INTERAKINDO.COM – Sengketa lahan antara Jusuf Kalla (JK) dan PT Gowa Makassar Tourism Development Tbk (GMTD) perusahaan yang terkait dengan Lippo Group semakin memanas. Kasus ini bukan sekadar rebutan lahan 16,4 hektar di kawasan Tanjung Bunga, Makassar, tapi sudah menyentuh isu serius seperti sertifikat ganda, dugaan dokumen palsu, dan eksekusi yang dinilai bermasalah.

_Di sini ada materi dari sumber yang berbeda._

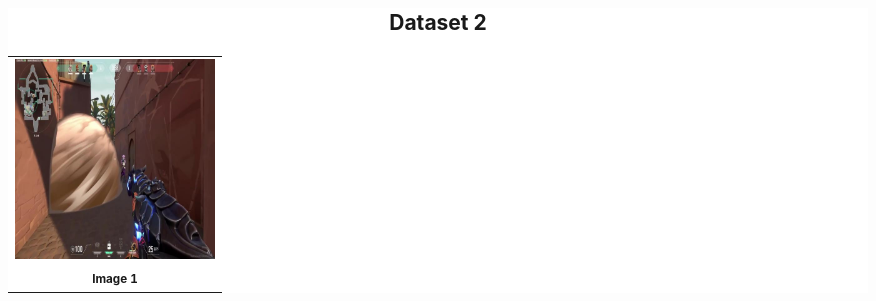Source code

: <h2 align="center">Dataset 2</h2>


<div align="center">
<table>
  <tr>
    <td align="center"><img src="images/dataset2/21.jpg" width="200px;" alt="Image1"/><br /><sub><b>Image 1</b></sub></td>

JK menegaskan bahwa lahan itu adalah miliknya secara sah. Ia memegang empat sertifikat Hak Guna Bangunan (SHGB) dan akta pengalihan hak yang diterbitkan BPN Makassar pada 1996 dan 2008. Meski begitu, lahan seluas 164.151 meter persegi yang ia klaim justru digunakan dan dikuasai PT GMTD. Di sinilah masalah mulai rumit, karena muncul sertifikat ganda dua sertifikat untuk satu objek tanah.
Dalam kasus seperti ini semestinya sengketa diselesaikan lewat pengadilan untuk menentukan sertifikat mana yang sah. Namun, sengketa ini berjalan di jalur berbeda. PN Makassar menyatakan lahan tersebut dimenangkan oleh PT GMTD, dan eksekusi lapangan langsung dilakukan. JK menolak langkah itu karena menurutnya objek yang dieksekusi bukan lahan yang ada dalam sertifikat miliknya.
Kementerian ATR/BPN ikut angkat suara. Kepala Biro Humas dan Protokol ATR/BPN, Shamy Ardian, menyoroti bahwa eksekusi dilakukan tanpa konstatering prosedur wajib untuk mencocokkan objek tanah di lapangan sebelum tindakan pengadilan. Tanpa konstatering, risiko salah eksekusi sangat besar.
Nama Lippo Group juga ikut terseret karena hubungan bisnisnya dengan GMTD. CEO Lippo, James Riady, menegaskan bahwa tanah itu bukan milik Lippo langsung, tapi milik GMTD sebagai perusahaan publik. Lippo sendiri memilih tidak terlalu banyak bicara dan menyerahkan prosesnya ke jalur hukum.
JK juga menyinggung adanya dugaan rekayasa dan praktik mafia tanah dalam penerbitan sertifikat yang tumpang tindih. Beberapa pakar hukum menilai, kalau benar ada oknum BPN yang ikut bermain, semestinya ada tindakan tegas.
Sengketa ini sekarang bukan cuma soal lahan. Kasus ini membuka pertanyaan besar soal keamanan sertifikat tanah, ketelitian proses eksekusi pengadilan, dan bagaimana sistem pertanahan kita bekerja.